Alex Thomas, lead developer, nos dice que en “[l]o que estoy realmente feliz es con la forma en que resulta el hecho de que no te estamos diciendo qué pensar. Tienes la opción de ir de cualquier manera, y eso siempre ha sido un aspecto importante para nosotros. Tienes la opción de hacer lo que quieras hacer. Habrá una consecuencia que quizás no te guste, pero tratamos de mantenerla lo más imparcial posible. Tratamos de escribirlo de una manera que parezca que esto es lo que realmente sucedería como consecuencia de tus acciones”.

Conclusión

The Banner Saga 3 es corto, de unas 15 horas en todo su recorrido, muy parecido a los primeros dos, y que realmente se acelera locamente hacia el final. ¿Finaliza realmente? Al final, valga la redundancia, se nos ofrecen múltiples conclusiones dependiendo de las decisiones que hayamos tomado a lo largo del juego y, quizás, de la saga.

Quizás no queramos volver a reinterpretar la historia: pensemos que el juego, con sus altibajos, hace que sientas que la historia que has construido sea “mi historia”, forjada por las decisiones que hicimos a lo largo del devenir en The Banner Saga. Para bien o para mal, es nuestra historia, en la cual no todos sobreviven como queremos, y no todo el mundo termina de la manera en que pensamos. Una confidencia: ese es nuestro propio caos que la saga nos permite crear.

¡Eso sí! ¿Nunca has jugado The Banner Saga, ninguno de sus juegos? Realmente necesitas comenzar desde el primer juego: todo, todo, desde la tecnología utilizada, la estética, las mecánicas, y la narrativa, todo, es una gran unidad que compone cada The Banner Saga.

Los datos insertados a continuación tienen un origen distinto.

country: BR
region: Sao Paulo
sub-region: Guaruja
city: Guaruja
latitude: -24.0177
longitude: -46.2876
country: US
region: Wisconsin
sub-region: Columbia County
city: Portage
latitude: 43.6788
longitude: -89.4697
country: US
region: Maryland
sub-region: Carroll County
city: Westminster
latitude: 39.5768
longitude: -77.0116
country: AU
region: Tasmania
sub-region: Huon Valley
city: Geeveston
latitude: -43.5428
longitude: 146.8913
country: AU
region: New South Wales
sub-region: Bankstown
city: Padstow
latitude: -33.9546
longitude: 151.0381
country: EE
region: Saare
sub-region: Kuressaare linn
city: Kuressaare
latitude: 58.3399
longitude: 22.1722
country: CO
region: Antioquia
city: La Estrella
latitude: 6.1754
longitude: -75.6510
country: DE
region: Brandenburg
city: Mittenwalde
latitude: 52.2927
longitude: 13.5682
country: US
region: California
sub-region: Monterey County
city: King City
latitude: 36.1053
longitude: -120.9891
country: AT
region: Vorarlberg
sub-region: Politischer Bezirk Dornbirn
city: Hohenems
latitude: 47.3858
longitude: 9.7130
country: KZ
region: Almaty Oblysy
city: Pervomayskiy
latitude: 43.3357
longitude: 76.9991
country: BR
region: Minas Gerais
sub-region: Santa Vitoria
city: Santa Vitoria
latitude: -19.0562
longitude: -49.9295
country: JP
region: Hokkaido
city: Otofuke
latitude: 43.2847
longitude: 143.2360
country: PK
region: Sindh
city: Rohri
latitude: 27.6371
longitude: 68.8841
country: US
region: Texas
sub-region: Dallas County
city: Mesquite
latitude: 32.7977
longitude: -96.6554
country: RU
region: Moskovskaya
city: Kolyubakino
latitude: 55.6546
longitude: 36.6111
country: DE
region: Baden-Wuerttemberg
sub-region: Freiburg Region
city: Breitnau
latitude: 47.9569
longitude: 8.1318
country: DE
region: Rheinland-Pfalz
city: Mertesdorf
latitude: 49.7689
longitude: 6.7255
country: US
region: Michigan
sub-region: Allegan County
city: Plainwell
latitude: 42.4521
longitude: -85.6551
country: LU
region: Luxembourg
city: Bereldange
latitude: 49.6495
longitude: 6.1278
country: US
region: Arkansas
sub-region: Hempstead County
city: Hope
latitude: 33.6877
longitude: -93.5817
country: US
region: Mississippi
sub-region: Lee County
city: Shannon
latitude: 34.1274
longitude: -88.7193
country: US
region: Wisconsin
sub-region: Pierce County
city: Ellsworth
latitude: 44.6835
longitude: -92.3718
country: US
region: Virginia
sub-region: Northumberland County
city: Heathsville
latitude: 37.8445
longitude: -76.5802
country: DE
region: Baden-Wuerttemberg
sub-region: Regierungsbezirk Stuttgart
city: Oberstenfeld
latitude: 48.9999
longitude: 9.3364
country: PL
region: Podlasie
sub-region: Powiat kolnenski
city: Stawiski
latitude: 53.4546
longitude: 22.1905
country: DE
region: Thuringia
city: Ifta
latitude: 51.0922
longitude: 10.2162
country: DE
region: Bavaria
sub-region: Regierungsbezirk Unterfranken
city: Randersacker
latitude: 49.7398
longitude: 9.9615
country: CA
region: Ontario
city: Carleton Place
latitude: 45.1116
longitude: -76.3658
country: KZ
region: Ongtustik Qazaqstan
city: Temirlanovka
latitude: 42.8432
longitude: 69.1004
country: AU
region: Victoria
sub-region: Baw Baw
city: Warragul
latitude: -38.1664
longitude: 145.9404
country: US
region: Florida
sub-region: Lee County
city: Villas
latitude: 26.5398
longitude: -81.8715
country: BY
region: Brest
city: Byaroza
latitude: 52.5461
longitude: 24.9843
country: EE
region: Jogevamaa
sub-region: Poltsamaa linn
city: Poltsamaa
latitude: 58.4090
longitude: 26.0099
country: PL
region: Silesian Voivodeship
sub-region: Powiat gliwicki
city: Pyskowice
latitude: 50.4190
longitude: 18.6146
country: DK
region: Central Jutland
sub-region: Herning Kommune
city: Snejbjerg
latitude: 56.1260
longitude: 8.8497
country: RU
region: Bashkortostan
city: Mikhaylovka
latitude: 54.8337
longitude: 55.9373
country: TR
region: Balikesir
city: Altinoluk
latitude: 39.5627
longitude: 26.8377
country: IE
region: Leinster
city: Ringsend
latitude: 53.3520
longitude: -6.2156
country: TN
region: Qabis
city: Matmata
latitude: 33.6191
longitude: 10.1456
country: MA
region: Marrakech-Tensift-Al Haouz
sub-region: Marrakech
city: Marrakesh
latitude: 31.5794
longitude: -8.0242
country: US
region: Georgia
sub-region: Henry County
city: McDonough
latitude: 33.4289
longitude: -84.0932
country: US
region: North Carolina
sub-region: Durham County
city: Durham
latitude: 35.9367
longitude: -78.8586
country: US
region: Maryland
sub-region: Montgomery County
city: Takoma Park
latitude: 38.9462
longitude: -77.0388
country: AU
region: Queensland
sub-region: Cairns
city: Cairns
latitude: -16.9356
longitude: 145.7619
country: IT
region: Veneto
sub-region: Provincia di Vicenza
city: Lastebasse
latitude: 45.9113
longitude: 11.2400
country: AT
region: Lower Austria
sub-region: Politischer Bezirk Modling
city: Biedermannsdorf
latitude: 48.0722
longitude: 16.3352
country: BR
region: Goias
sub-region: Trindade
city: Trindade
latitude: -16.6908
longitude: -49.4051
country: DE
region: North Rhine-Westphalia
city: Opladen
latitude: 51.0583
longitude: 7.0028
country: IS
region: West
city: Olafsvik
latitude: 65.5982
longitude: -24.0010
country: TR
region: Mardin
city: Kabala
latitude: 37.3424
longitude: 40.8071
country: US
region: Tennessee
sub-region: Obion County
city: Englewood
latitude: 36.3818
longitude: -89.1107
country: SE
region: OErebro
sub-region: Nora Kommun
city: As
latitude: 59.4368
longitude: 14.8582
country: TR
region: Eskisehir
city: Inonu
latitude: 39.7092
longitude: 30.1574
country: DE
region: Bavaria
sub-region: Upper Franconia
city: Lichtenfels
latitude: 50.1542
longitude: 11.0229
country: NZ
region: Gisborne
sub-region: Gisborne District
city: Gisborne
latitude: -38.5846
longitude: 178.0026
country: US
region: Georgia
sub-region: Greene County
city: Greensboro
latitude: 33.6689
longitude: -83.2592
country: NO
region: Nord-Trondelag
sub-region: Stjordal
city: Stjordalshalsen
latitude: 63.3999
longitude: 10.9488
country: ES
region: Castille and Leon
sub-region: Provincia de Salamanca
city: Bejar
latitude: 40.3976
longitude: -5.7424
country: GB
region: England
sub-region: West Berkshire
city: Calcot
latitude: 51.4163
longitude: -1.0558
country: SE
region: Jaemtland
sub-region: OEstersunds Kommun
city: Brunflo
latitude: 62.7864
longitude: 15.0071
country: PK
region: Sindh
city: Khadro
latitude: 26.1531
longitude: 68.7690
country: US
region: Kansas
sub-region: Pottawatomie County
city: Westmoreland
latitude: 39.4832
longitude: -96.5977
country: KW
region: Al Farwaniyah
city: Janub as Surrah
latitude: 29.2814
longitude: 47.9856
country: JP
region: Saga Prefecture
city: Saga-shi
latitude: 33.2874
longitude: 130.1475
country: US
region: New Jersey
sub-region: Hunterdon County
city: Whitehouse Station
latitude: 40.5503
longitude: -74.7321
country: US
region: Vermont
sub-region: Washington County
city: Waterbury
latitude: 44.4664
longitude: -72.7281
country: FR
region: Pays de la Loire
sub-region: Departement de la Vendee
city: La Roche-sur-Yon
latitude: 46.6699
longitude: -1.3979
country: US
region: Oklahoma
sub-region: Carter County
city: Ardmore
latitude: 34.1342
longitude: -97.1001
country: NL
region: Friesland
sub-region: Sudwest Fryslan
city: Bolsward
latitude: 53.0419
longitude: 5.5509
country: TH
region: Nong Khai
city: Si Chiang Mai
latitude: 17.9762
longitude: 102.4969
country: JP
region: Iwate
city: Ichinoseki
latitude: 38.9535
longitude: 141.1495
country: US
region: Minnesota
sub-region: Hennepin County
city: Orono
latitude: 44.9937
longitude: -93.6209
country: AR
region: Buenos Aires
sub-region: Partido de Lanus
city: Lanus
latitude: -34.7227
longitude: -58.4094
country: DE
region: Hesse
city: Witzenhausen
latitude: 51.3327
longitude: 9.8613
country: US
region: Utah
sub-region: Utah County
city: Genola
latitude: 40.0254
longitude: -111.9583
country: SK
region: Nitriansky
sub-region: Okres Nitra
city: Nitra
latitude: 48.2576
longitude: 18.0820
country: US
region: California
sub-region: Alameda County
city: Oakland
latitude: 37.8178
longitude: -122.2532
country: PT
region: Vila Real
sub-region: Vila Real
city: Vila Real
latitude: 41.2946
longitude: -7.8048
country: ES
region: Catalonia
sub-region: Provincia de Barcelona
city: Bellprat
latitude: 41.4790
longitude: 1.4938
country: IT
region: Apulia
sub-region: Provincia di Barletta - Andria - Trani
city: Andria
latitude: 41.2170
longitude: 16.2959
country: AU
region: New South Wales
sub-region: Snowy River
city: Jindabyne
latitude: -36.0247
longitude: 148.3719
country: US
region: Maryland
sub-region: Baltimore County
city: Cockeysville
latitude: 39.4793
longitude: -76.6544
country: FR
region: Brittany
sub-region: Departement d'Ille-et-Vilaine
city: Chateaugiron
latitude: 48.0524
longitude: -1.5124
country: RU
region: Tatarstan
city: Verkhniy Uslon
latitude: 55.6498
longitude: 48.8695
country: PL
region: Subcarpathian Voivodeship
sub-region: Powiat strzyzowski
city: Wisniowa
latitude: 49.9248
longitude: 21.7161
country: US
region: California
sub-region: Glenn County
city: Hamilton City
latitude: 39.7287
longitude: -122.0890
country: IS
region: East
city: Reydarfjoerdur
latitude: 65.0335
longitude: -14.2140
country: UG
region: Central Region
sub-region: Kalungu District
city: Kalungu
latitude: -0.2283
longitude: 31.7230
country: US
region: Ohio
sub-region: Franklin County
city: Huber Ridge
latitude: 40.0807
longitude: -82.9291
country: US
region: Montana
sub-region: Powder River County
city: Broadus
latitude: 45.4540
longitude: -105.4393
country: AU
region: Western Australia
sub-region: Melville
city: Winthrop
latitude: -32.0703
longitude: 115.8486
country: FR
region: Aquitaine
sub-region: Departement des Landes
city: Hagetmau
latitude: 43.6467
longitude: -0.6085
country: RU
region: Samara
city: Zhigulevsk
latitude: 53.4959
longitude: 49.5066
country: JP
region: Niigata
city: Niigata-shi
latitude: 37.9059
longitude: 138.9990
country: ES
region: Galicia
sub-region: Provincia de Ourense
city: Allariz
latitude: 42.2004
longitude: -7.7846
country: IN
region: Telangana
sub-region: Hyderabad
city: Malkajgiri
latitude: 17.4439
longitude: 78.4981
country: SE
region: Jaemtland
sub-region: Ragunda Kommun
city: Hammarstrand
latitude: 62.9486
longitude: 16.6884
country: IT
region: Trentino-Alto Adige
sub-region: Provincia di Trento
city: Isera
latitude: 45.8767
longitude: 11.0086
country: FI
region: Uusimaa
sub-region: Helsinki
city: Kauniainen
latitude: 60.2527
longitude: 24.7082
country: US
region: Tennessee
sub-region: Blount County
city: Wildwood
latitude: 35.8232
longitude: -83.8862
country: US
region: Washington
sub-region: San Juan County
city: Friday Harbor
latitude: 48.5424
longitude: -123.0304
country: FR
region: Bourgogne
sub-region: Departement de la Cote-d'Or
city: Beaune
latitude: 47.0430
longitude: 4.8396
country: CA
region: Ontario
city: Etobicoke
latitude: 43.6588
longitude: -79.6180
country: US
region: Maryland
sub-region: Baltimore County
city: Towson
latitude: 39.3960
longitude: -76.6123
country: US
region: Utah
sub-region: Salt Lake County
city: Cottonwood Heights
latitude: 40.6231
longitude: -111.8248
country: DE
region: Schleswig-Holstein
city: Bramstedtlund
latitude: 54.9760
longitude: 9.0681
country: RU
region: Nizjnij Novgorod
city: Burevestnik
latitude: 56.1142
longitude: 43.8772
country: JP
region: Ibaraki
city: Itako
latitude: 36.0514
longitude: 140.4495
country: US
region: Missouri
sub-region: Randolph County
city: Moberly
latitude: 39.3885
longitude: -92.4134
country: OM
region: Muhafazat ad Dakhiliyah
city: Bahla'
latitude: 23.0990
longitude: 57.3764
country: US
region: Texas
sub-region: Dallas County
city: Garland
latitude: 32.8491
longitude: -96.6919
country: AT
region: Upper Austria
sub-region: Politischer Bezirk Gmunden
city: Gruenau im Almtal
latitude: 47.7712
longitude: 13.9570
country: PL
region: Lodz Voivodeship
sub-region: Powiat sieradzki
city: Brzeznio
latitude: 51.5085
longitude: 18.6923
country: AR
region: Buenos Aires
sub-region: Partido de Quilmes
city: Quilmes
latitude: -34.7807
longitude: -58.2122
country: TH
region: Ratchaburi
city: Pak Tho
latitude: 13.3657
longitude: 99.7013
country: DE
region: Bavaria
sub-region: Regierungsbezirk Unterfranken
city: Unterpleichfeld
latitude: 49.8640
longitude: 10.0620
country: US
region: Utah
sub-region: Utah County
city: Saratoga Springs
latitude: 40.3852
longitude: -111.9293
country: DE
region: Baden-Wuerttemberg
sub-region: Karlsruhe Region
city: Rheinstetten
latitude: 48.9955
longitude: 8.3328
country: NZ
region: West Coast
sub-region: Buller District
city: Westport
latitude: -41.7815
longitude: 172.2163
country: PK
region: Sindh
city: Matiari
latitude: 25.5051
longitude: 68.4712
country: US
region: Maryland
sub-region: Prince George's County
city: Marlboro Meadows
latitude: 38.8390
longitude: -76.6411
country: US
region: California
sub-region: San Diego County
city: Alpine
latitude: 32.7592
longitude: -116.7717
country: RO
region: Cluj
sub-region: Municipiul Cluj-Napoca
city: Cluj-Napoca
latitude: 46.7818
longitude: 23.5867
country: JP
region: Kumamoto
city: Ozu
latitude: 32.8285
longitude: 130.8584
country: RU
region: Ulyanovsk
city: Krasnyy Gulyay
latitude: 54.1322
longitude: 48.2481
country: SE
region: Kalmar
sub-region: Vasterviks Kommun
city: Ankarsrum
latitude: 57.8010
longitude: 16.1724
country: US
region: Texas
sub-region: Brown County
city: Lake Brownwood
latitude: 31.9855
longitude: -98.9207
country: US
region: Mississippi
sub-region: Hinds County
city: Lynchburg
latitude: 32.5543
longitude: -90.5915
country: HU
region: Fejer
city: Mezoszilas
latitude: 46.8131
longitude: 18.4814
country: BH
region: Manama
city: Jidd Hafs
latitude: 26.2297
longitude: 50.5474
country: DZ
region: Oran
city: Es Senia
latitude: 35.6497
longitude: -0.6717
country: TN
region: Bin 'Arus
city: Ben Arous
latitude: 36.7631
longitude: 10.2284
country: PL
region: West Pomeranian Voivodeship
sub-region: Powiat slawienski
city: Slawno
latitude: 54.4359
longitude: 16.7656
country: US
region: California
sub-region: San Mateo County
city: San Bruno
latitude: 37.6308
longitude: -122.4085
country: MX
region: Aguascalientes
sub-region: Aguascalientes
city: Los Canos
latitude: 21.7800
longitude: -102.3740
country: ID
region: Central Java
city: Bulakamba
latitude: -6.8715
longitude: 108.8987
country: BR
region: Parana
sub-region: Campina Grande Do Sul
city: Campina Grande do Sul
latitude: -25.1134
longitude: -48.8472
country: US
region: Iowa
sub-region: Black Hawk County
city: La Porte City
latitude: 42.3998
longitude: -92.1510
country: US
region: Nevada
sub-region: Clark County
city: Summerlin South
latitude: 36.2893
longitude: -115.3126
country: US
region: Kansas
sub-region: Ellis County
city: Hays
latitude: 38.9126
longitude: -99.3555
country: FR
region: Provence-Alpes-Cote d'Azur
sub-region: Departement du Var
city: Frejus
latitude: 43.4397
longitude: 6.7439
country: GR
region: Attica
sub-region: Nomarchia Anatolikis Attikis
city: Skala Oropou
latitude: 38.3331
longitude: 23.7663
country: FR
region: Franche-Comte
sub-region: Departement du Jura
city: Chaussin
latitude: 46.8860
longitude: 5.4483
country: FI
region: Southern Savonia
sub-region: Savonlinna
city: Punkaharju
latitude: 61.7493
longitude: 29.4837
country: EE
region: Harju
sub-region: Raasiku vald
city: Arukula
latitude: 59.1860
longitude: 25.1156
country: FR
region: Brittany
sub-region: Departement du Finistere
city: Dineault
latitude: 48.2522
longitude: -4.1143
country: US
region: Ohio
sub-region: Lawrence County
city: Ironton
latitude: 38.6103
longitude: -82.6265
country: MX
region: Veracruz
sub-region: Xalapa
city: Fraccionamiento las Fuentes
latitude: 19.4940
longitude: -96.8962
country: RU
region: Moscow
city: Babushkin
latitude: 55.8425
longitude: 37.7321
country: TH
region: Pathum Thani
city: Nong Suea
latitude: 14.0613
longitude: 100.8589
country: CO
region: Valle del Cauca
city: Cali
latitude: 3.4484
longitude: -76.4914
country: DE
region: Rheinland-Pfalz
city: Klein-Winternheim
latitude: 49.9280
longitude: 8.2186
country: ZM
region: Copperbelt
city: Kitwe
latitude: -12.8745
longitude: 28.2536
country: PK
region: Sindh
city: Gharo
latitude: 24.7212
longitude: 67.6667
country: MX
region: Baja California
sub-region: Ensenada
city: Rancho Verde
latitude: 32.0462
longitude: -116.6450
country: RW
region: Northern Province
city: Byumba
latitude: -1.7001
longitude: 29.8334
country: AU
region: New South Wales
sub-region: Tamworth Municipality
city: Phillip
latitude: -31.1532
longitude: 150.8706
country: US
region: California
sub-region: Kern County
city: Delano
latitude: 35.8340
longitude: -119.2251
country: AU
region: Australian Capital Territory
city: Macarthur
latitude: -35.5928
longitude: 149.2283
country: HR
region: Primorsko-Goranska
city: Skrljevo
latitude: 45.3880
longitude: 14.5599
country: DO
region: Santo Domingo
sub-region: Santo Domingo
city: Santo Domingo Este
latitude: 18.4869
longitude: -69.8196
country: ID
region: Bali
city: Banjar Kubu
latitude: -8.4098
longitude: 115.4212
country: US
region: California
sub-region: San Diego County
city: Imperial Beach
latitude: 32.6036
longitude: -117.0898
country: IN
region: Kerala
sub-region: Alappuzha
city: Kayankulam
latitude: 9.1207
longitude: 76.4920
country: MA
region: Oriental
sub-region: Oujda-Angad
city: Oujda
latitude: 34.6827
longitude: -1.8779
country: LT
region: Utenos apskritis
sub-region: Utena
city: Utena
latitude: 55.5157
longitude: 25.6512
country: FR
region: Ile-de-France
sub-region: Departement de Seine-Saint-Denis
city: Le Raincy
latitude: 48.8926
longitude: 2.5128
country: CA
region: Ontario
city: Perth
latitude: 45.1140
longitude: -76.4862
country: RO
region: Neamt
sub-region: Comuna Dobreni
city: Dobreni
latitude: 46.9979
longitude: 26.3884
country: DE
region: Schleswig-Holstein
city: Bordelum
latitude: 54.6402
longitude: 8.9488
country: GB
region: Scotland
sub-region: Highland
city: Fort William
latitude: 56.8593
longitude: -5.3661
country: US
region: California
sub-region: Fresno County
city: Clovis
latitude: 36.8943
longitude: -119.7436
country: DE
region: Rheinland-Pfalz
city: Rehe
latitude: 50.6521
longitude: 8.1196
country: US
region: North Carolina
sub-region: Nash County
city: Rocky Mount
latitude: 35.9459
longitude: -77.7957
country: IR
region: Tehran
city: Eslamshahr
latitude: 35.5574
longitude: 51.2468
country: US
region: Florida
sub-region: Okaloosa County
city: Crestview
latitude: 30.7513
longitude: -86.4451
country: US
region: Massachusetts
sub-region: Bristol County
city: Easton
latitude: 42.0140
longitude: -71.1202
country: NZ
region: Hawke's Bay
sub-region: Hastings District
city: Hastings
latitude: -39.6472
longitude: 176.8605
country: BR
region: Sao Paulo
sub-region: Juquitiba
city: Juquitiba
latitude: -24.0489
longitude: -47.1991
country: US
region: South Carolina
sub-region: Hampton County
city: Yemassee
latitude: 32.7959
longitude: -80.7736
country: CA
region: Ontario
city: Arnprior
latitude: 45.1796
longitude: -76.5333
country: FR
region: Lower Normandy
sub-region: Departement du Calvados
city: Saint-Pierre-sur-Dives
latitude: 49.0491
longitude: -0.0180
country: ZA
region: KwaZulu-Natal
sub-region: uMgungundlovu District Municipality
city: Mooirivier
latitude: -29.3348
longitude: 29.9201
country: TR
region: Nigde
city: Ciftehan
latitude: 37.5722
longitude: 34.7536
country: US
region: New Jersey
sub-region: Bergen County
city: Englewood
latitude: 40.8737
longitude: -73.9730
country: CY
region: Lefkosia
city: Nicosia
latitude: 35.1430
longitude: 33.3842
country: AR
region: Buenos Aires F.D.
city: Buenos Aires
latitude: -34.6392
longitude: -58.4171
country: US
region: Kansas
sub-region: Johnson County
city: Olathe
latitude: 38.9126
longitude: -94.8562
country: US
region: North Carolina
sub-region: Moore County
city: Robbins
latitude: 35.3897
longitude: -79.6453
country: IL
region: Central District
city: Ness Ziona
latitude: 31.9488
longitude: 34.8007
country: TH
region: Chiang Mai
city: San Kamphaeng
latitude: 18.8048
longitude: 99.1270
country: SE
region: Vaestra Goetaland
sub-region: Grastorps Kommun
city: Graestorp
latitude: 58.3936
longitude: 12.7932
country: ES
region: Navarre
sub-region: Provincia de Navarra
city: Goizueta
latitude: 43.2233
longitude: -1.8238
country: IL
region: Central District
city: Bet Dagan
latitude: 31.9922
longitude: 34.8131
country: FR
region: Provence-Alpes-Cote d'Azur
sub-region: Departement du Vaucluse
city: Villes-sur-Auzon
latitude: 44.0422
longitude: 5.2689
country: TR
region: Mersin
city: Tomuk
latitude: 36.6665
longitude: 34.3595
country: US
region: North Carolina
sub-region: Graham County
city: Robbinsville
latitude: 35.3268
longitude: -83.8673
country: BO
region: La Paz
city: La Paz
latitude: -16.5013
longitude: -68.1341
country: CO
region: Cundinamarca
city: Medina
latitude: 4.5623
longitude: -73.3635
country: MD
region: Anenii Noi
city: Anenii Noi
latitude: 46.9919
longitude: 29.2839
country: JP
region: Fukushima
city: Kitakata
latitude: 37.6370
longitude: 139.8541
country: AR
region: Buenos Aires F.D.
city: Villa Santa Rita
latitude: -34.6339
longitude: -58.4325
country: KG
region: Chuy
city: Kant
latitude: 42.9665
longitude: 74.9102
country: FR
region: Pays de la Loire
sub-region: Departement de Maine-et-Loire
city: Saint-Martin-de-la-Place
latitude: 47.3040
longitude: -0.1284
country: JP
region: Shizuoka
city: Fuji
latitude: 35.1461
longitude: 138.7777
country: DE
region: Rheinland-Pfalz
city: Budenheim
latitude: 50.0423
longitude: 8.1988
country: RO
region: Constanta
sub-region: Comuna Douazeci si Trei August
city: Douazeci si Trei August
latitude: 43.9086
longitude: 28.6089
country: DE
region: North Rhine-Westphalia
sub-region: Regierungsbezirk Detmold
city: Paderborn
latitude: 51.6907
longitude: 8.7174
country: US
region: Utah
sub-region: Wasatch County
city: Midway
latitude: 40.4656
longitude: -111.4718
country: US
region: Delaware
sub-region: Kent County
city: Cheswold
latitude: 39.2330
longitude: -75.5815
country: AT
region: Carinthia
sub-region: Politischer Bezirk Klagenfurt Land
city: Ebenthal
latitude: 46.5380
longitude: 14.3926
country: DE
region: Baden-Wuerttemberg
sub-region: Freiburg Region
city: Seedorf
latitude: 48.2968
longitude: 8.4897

Digamos que The Banner Saga 3 es el tercer capítulo de una historia que comenzó hace cuatro años. Introducción, desarrollo y desenlace: The Banner Saga, The Banner Saga 2 y The Banner Saga 3. Y así es como maravillosamente y con un uso genial del desarrollo textual, la gente de Stoic studio nos regala esta obra de arte.

En resumen, sonido, música, decisiones, imágenes, y el camino, todo, hacen todo lo posible para amplificar nuestra confusión. ¿Aún no te has rendido al destino? ¿Aún no sientes la creciente oscuridad? Un gran drama cautivador y desgarrador. El resultado es un final emocionante y que sorprende; que da punto y final en la bitácora de un viaje sombrío pero fascinante. En definitiva, el final que la saga merece.

*Los conceptos aquí citados son traducciones que he hecho del libro The Art of Game Design (segunda edición; 2014) del Dr. Jesse Schell.